◆ **PROBLEM DESCRIPTION**
Everything from the line containing "right shoulder: (373, 310)" through the last line of the data below should be given again exactly, both end lines included and nothing more.

◆ **DATA FOR ANALYSIS**
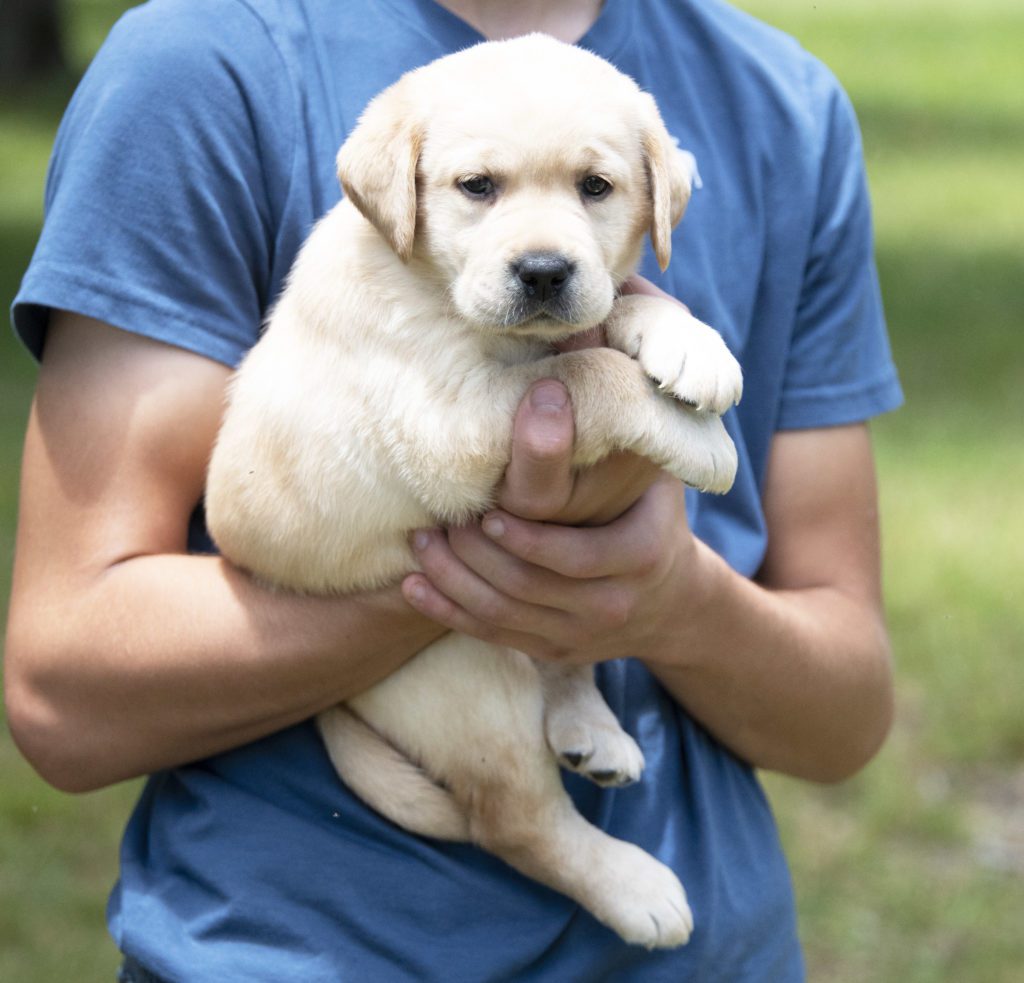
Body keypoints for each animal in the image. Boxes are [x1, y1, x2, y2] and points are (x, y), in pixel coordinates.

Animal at [203, 34, 741, 950]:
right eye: (477, 187)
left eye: (596, 187)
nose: (545, 272)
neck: (433, 281)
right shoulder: (446, 422)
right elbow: (587, 370)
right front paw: (698, 438)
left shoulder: (576, 313)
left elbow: (617, 307)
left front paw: (691, 343)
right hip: (466, 674)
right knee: (512, 820)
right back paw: (633, 885)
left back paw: (589, 727)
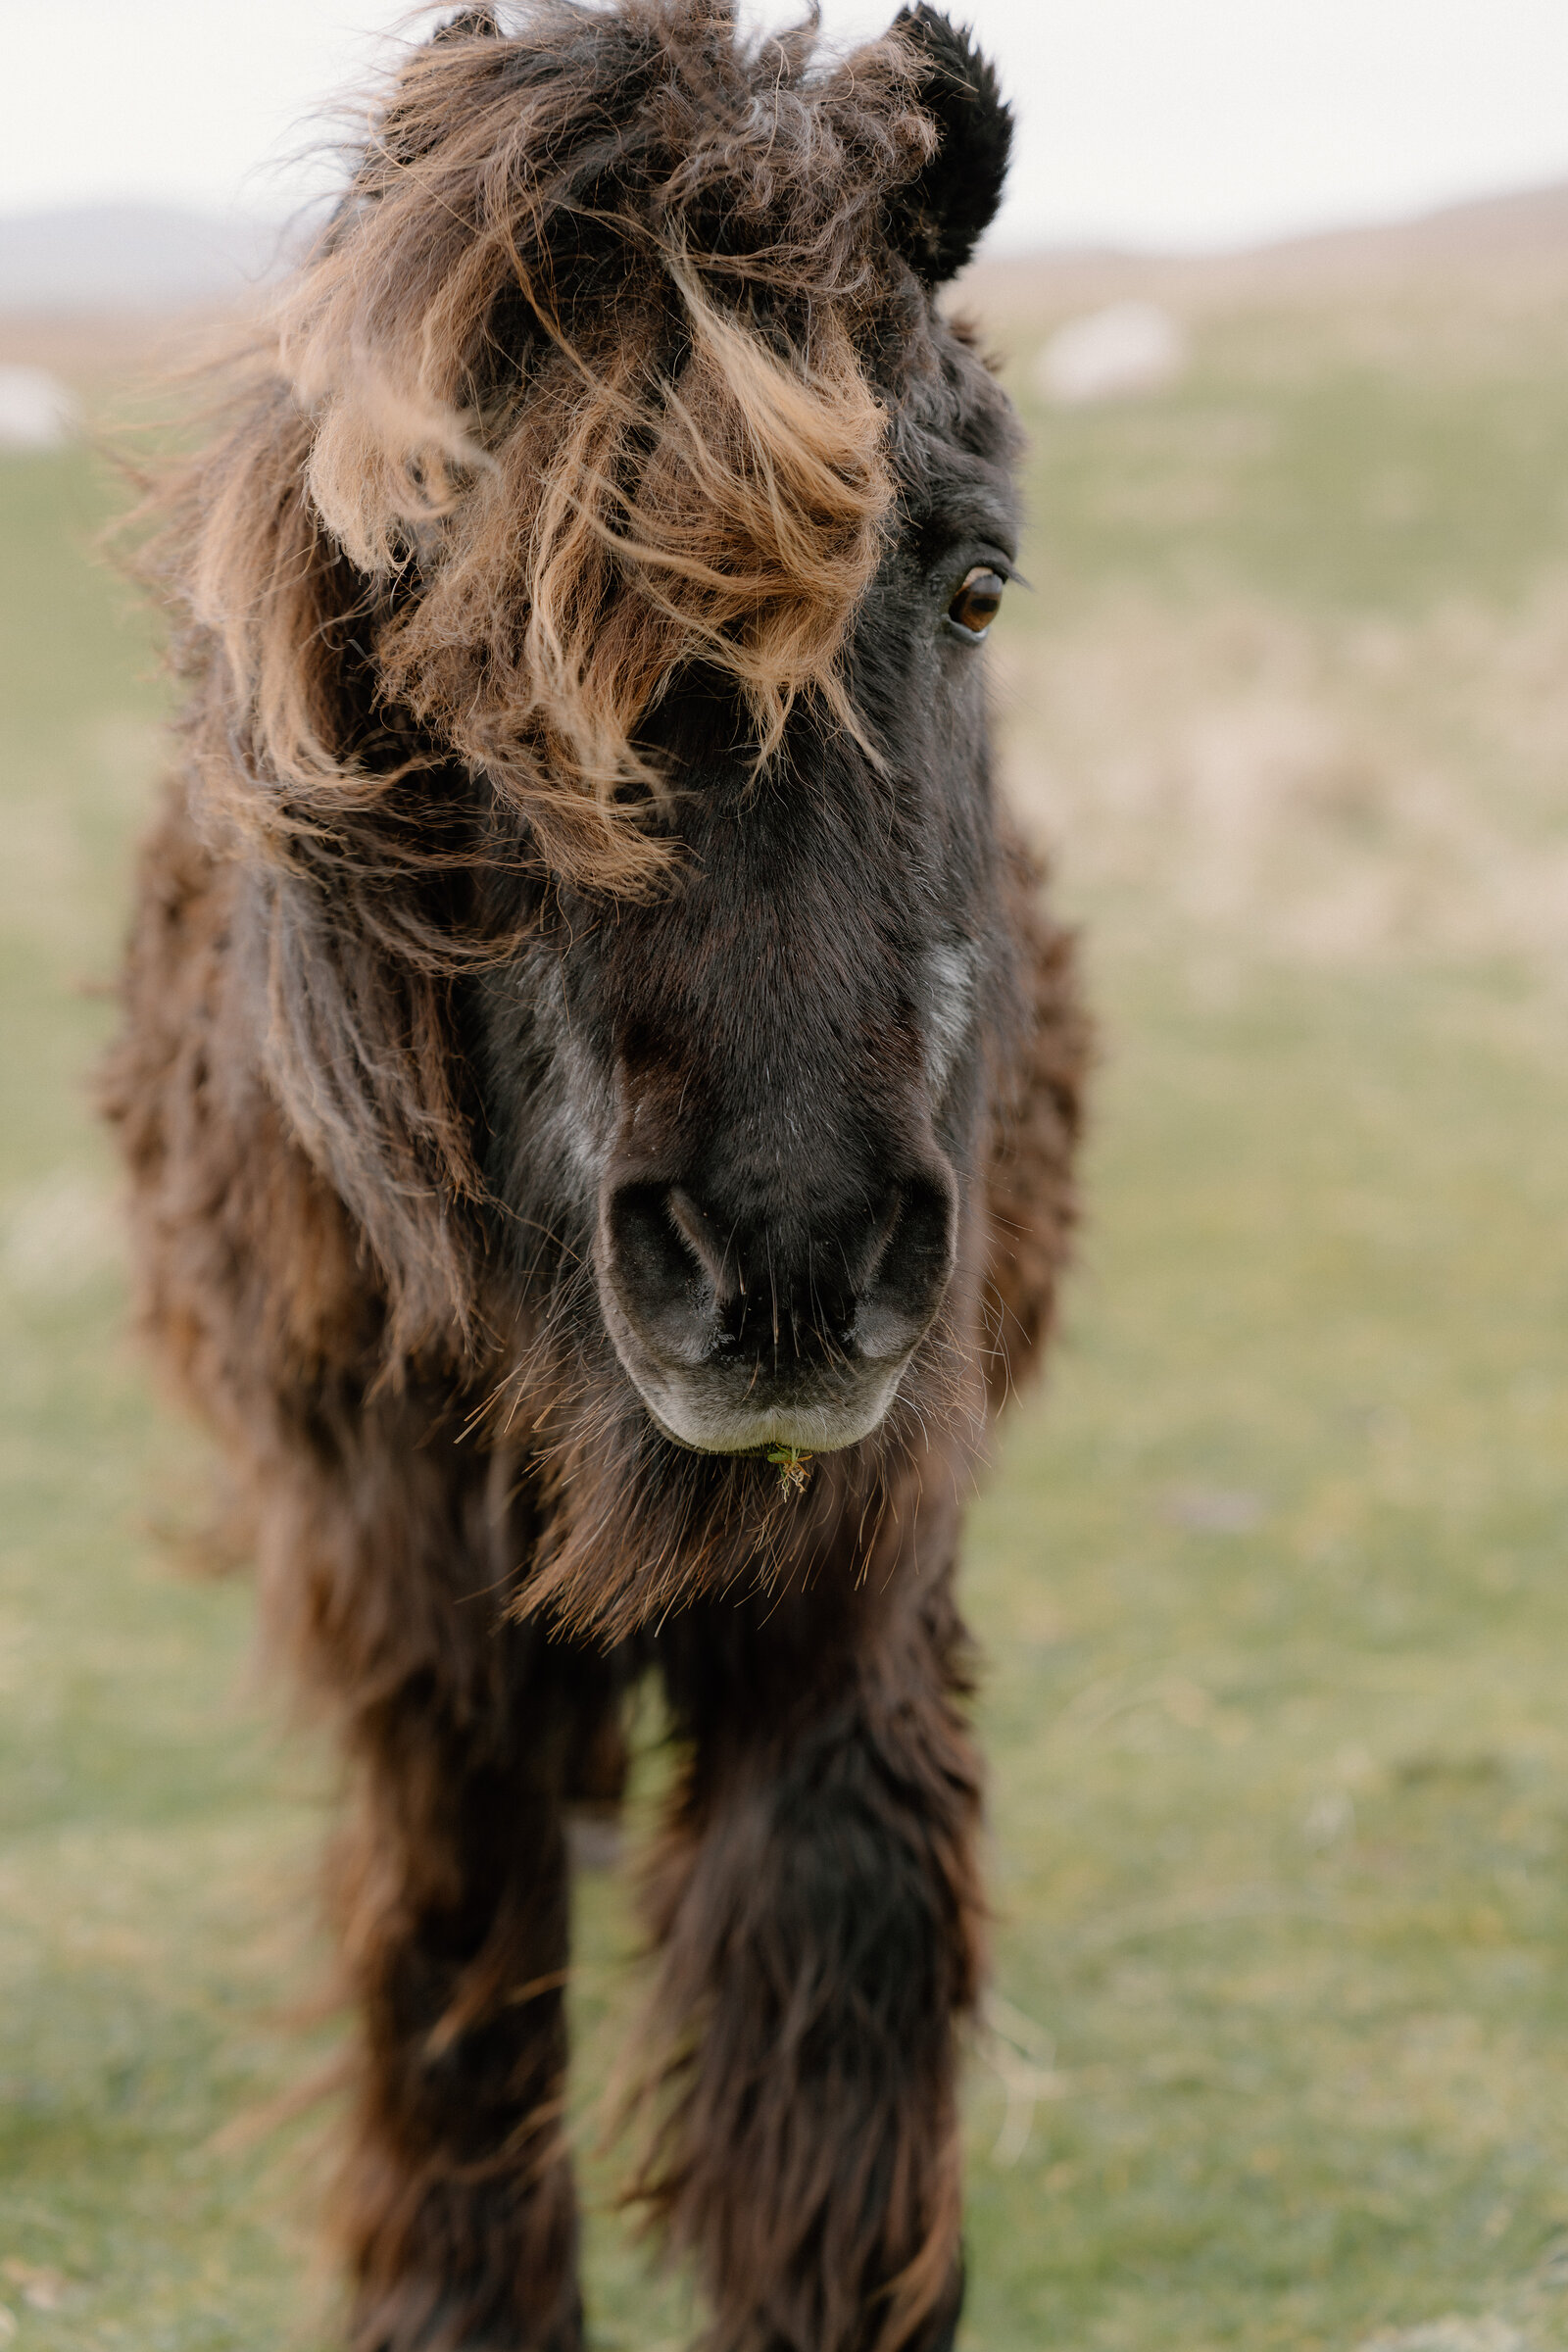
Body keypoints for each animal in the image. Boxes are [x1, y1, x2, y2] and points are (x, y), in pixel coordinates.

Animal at [102, 4, 1088, 2346]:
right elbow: (461, 2038)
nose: (791, 1262)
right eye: (446, 612)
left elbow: (822, 2082)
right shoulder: (422, 1655)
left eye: (973, 583)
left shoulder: (848, 1606)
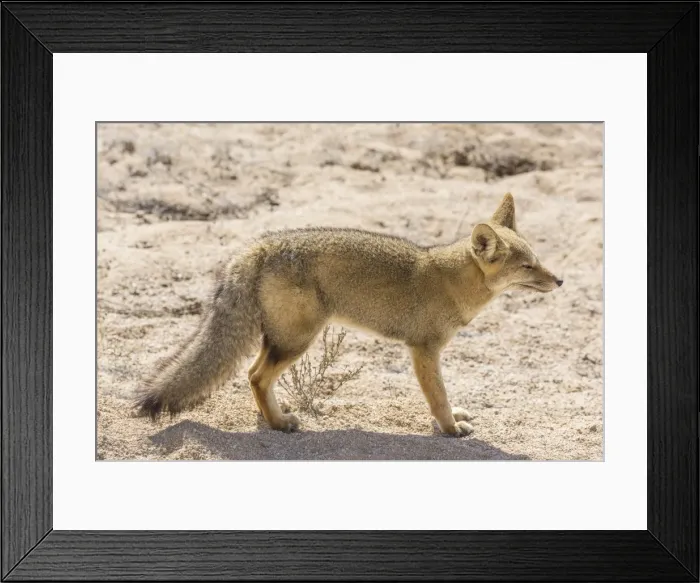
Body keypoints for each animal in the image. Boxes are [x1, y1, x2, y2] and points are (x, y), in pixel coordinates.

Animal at [134, 192, 563, 437]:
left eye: (538, 260)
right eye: (527, 267)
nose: (559, 279)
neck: (451, 280)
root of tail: (258, 246)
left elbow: (444, 394)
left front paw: (452, 418)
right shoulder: (423, 349)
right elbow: (438, 396)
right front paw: (449, 428)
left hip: (281, 340)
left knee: (253, 374)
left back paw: (272, 417)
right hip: (298, 341)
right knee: (256, 376)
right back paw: (279, 425)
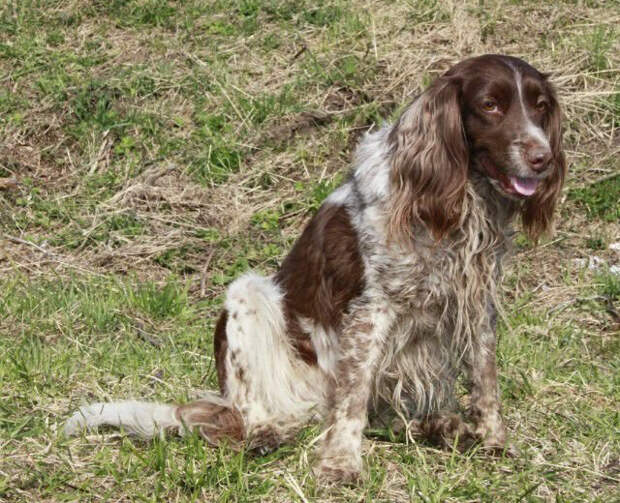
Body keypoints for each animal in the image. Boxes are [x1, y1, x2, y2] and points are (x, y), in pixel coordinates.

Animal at [65, 54, 564, 484]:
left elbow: (485, 377)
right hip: (248, 296)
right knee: (249, 416)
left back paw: (438, 426)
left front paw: (493, 440)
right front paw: (340, 464)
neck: (458, 200)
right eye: (490, 105)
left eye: (540, 106)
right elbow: (353, 397)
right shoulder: (373, 310)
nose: (543, 158)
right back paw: (267, 432)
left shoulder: (476, 300)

◆ **RESPONSE AREA**
right shoulder: (373, 310)
nose: (543, 158)
right back paw: (267, 432)
left shoulder: (476, 300)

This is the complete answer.